The Consumer Rights Act 2015 applies a test of unfairness to conditions precedent (but arguably not to exclusion clauses). Under the Act, a term is unfair if, contrary to the requirement of good faith, it causes a significant imbalance in the parties’ rights and obligations to the detriment of the consumer. For example, in Bankers Insurance v South (2004) Lloyds Rep IR 1 a travel policy contained various conditions precedent such as requirements to forward to insurers immediately upon receipt every writ, summons, legal process or other communication in connection with the claim. The insured failed to adhere to various of these conditions. Buckley J held that insofar as the conditions prevented recovery irrespective of the seriousness of the breach or the lack of prejudice they were unfair within the meaning of the Unfair Terms in Consumer Contract Regulations 1994.
However, more recently in Parker v National Farmers Union (2012) EWHC 2156 Teare J distinguished Bankers South on the basis that, in the modern era, the Insurance Conduct of Business Sourcebook (ICOBS) provides that insurers must not unreasonably reject a claim. In circumstances where it is arguable that they have, the insured can make a complaint to the Financial Ombudsman Service which can require the insurer to accept the insured’s claim based on the opinion of the ombudsman as to what is fair and reasonable.

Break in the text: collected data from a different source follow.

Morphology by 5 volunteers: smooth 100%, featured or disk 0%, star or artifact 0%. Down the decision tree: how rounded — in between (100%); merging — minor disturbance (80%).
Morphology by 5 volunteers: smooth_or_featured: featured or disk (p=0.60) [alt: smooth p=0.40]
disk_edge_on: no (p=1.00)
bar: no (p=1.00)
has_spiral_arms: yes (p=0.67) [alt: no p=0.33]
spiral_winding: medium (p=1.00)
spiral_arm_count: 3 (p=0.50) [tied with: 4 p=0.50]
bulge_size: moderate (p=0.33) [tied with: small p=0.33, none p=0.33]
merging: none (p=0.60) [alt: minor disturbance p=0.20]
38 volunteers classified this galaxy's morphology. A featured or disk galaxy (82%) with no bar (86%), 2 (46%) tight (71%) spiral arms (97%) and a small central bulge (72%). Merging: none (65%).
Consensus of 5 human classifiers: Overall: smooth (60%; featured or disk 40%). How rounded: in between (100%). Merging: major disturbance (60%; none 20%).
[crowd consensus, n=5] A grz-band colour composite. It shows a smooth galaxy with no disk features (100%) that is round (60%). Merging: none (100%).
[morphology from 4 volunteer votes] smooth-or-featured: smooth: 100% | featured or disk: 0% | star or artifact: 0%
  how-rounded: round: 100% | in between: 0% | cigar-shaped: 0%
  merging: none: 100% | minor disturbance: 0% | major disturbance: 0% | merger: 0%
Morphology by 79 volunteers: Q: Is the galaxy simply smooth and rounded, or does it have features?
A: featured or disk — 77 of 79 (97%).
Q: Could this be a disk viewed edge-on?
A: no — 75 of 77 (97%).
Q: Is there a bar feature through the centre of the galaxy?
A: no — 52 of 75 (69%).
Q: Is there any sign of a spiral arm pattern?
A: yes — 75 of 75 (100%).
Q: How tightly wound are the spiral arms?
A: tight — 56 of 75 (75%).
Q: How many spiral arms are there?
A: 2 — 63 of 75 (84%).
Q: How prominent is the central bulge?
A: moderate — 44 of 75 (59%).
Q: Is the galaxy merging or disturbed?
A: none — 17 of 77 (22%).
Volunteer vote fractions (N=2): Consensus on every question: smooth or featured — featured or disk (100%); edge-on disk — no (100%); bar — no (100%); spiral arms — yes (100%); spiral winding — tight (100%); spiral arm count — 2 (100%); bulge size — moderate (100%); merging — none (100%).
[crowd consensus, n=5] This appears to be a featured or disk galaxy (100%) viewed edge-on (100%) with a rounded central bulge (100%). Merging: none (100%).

Accordingly, irrespective of the black-letter of the policy, it is ultimately the ‘reasonableness’ of the insurer’s actions which becomes the touchstone of the insurer’s liability to pay under a consumer insurance policy.

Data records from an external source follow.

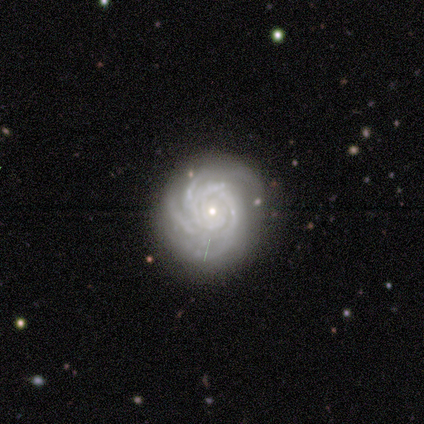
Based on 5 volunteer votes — This is clearly a featured or disk galaxy (100%). It is clearly not viewed edge-on (100%). Bar: clearly no (100%). Spiral arm pattern: clearly yes (100%). Spiral arm count: marginally 3 (40%, tied with can't tell). Spiral winding: clearly tight (100%). Central bulge: clearly small (100%). Merging: clearly none (100%).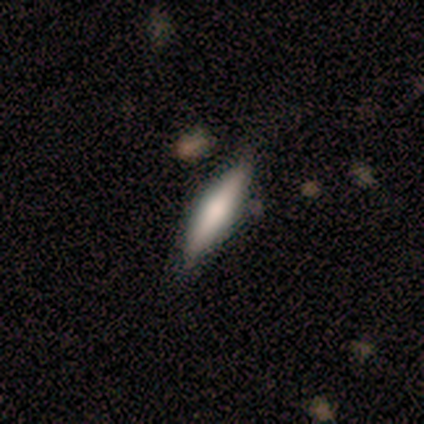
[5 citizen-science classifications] Overall: smooth (80%). How rounded: cigar-shaped (100%). Merging: none (80%).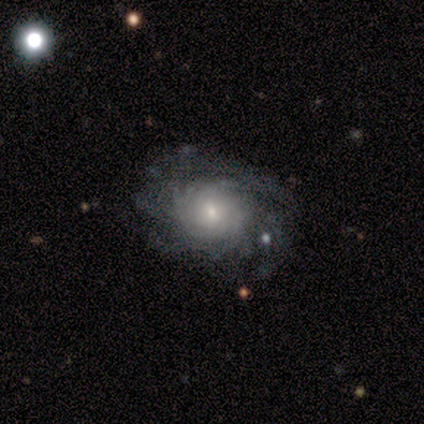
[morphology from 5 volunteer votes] Overall: featured or disk (80%). Edge-on disk: no (100%). Bar: no (50%; strong 25%). Spiral arms: yes (100%). Spiral arm count: more than 4 (50%; 3 25%). Spiral winding: tight (50%, tied with medium). Bulge size: small (50%; large 25%). Merging: none (60%; minor disturbance 20%).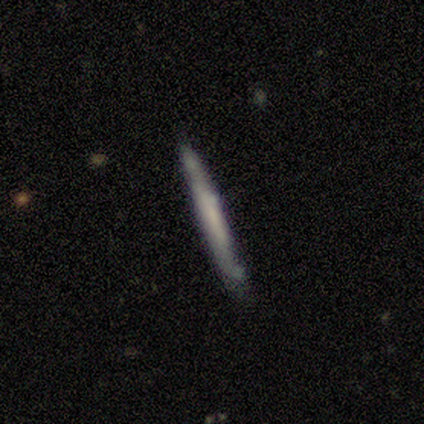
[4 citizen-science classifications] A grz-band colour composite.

This ultimately brings us back to the observations at the outset of this article, namely that in the context of travel insurance, there are good practical reasons for a consumer to seek a remedy, in the first instance, from the service provider, which will often (although not always) be subject to statutory obligations to reimburse monies within a short period of time and may well have the benefit of its own insurance and bonding through the ATOL scheme. When Travel insurance is viewed in this context, namely as an adjunct to a comprehensive pre-existing regulatory regime, there will be strong arguments that cancellation or curtailment cover limited to ‘irrecoverable loss’ is ‘reasonable’, particularly if all that is required of the consumer/insured is to make a request to (rather than pursue a claim against) the supplier. Plainly, if insurers were required in every case to accept a claim where there was already a clear accrued right to reimbursement against the service provider, and instead fall back on a subrogated claim to enforce the insured’s remedy, it is likely that the considerable additional cost would be reflected in a sizeable increase in premiums, to the detriment of the very same persons who the regulations and the ombudsman service are intended to protect.